Bob then starts a demonstration of how the output above would look with SPS09 using the same scripts. The only difference being the configuration type which you will notice has not been commented out.
Bob runs the code above in this order. He creates the table, builds the index and then loads the data in batches so that he can discuss the meaning of the data. He does this by commenting out the lines he is not using as below.
Using the first line as an example, Bob discusses what the difference between outputs produced in SPS08 and SPS09 for the first row of data loaded. He focuses on TA_TYPE and contrasts it with the output for SPS08. You will notice that Bernard Liautaud is identified as a PERSON in SPS08 but in SPS09 this is made more specific by identifying him as an OrganisationFounder because in the text it describes him as cofounding Business Objects.
Bob uses the same methodology with the second statement highlighting that in SPS08 two lines of information were extracted compared to seven with SPS09. He then shows how WebI is a ProductRelease.

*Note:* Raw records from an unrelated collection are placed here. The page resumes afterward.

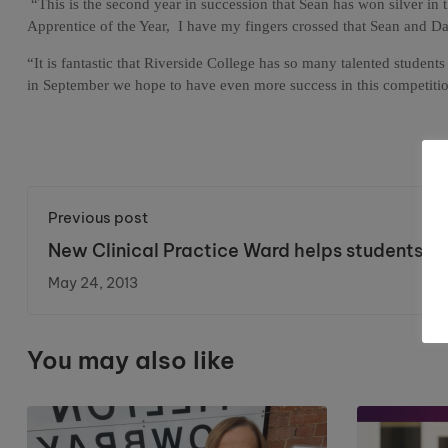
“This is the second year in succession that Sean has won silver in
Apprentice of the Year,
I have my fingers crossed that Sean and Da
“It is fantastic that Riverside College has so many talented studen
in September we hope to have even more success in this competition
Previous post
New Clinical Practice Ward helps students
prepare for regional competition.
May 24, 2013
You may also like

This TA_TYPE assignment was made based on the Action “introduces” which applied to the Product WebI.
On the third statement Bob shows how a lot of information has been gathered compared to SPS08, which only found amongst other things, the organisation, currency and year. However, in SPS09 we can identify it was a BuyEvent based on the start of the sentence “SAP announced it would buy Business Objects”. SPS09 identifies the buyer and who was bought which is indicated by OrganisationA and OrganisationB respectively and the Action being “acquire”. SPS09 also identifies the stock price for Business Objects.
For the final statement, “SAP AG releases SAP HANA SPS09 in 2014” in SPS08 you get the organisation, the product and the year but in SPS09 you get a lot more information. This enrichment comes from the availability of more TA_TYPES.
Bob concludes by noting that Extraction_Core_ Enterprise works for English in SPS09 and it contains rules for the extraction of entities and facts of particular interest to an enterprise domain. For example, membership information, affiliations, personnel or management changes, information about mergers and organizational information such as location or contact information.
There has obviously been a leap from SPS08 to SPS09 and I suspect, as in previous versions, the number of supported languages will grow. However, given the complexity of the areas of language now being considered, this growth will require significant investment which will be driven by languages and dialects that are identified with economic success. We have come a long way from when Sentiment Analysis, which helps determine the attitude of the author from the text, was considered pretty impressive. To further complicate matters there is always a debate around context in language. Up until now Text Analysis in SAP HANA was characterised by its ability to identify the language, apply appropriate linguistic rules for that particular language and semantically interpret the data produced. For example, a company could analyze tweets in different languages, HANA could classify the tweet according to the appropriate language rules and provide sentiment analysis like ‘strong positive’, ‘weak positive’ etc. However, in terms of languages supported, Sentiment Analysis has always lagged behind Text Analysis due that maddening thing: context. This is particularly problematic in Japanese and Polish. I suspect that at some point, given the increasing support for a range of business cases which have extensive dictionaries and rules associated with them, that SAP will have to make a choice between widening and deepening this technology. I suspect that they will adopt an extensible approach, one that lends itself to customization and will be configurable for evolutionary changes, which tries to widen and deepen at once.